## [Problem requirements]
In the entries that follow, find each line with the word "Recent" and copy it.

------

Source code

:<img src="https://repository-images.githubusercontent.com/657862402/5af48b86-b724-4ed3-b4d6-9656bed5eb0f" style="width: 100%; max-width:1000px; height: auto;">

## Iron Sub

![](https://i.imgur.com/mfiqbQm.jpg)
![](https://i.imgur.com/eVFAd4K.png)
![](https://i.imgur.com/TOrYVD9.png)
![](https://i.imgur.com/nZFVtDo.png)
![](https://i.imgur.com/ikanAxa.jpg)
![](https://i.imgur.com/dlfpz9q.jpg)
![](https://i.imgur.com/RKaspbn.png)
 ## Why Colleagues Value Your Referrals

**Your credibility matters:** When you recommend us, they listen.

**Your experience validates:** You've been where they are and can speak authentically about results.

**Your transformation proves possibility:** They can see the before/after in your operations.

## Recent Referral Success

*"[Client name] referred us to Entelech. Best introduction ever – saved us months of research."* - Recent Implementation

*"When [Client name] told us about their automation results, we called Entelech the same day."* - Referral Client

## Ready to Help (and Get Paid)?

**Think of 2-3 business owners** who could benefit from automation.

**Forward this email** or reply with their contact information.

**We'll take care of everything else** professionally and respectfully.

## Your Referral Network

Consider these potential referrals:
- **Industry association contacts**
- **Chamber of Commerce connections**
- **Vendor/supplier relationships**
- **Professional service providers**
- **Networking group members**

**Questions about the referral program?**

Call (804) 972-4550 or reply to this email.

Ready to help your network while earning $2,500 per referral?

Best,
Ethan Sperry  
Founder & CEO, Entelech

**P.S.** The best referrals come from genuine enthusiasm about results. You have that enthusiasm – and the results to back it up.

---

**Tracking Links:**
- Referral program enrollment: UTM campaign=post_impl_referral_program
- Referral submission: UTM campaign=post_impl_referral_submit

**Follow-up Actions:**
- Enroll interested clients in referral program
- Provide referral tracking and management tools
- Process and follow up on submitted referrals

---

------

## [Problem solution]
## Recent Referral Success
*"[Client name] referred us to Entelech. Best introduction ever – saved us months of research."* - Recent Implementation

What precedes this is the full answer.